『ナベサダ&チャーリー/渡辺貞夫フィーチャリング・チャーリー・マリアーノ』
■7月はK2HD CDで発売中の渡辺貞夫のアルバムを紹介します。
『ナベサダ&チャーリー/渡辺貞夫フィーチャリング・チャーリー・マリアーノ』 は、その名のとおり渡辺貞夫とチャーリー・マリアーノの共演盤。昔からアルト・サックス・プレイヤーがふたり集まれば、チャーリー・パーカーの曲を題材にビ・バップ・バトルをすると相場は決まっているので、このアルバムもそうだろうと思っている人は多いはず。だが、バリバリのビ・バッパーである渡辺とマリアーノであるにもかかわらず、ここでは違うのだ。ふたりは競うことなくそれぞれのソロを聴かせる。
チャーリー・マリアーノは1923年ボストン生まれ。

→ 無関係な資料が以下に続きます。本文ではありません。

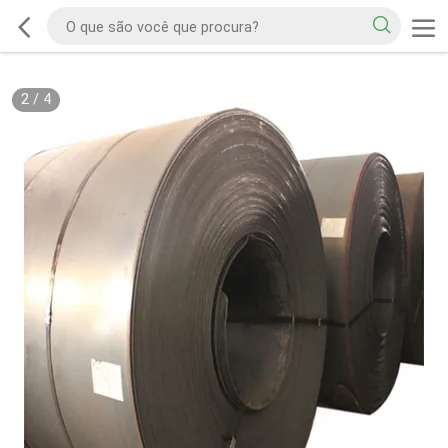
2
/
4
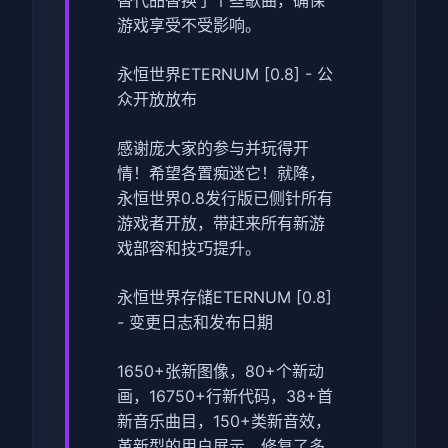
游戏享受不受影响。
永恒世界ETERNUM [0.8] - 公
众开放放布
感谢庞大家的参与并玩得开
情！希望各置痴迷它！就降，
永恒世界0.8发行版已侧针所有
游戏者开放，带赶来所有新游
戏部容和技巧提升。
永恒世界存储ETERNUM [0.8]
- 变更日志和发布日期
1650+张新图像，80+个新动
画，16750+行新代码，38+首
新音乐曲目，150+类新音效，
革新型的用户展示，修复了多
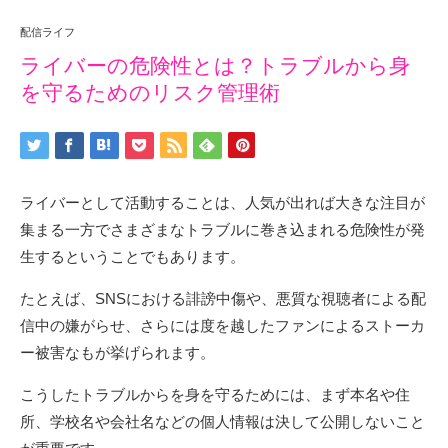
配信ライフ
ライバーの危険性とは？トラブルから身
を守るためのリスク管理術
ライバーとして活動することは、人気が出れば大きな注目が
集まる一方でさまざまなトラブルに巻き込まれる危険性が発
生するということでもあります。
たとえば、SNSにおける誹謗中傷や、悪質な視聴者による配
信中の嫌がらせ、さらには度を越したファンによるストーカ
ー被害なもが挙げられます。
こうしたトラブルからを身を守るためには、まず本名や住
所、学校名や会社名などの個人情報は決して公開しないこと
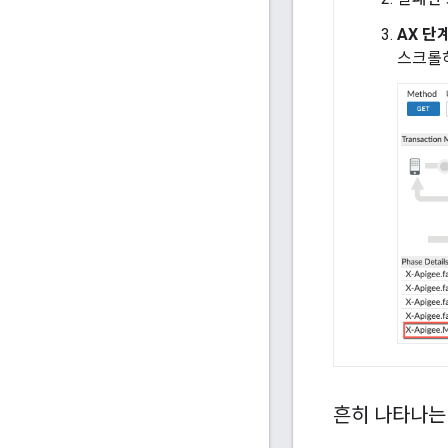
AX 단
스크롤하
흔히 나타나는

渡辺貞夫(33年生まれ)がバークリー音大留学中(62〜65年)は彼の先生であった人だ。ということもあって、このアルバムのふたりのアルト・プレイはそっくりである。また、マリアーノは59年に秋吉敏子と結婚(のちに離婚)し、双頭クァルテットで数年活動していたこともあり日本とはなじみ深いプレイヤーである。この録音時、マリアーノは渡辺宅に長期間滞在し渡辺との親交をさらに深め、日本のジャズマンにも多大な影響を与えたといわれる。
さてアルバムだが、渡辺貞夫はアルトのほかフルートも多く演奏し、渡辺が休みのトラックまである。このアルバムはマリアーノを広く紹介するという狙いがあったのだろうか、と思って完全復刻の紙ジャケを見れば、裏面は全面がマリアーノの写真だし、タイトルも現在とは違って「チャーリー・マリアーノと渡辺貞夫」となっているではないか。これはマリアーノがメインのアルバムなのだ。想像するに、自分が教えたスタイルで、10歳下の教え子とバトルはやりたくなかった、ということなのかな。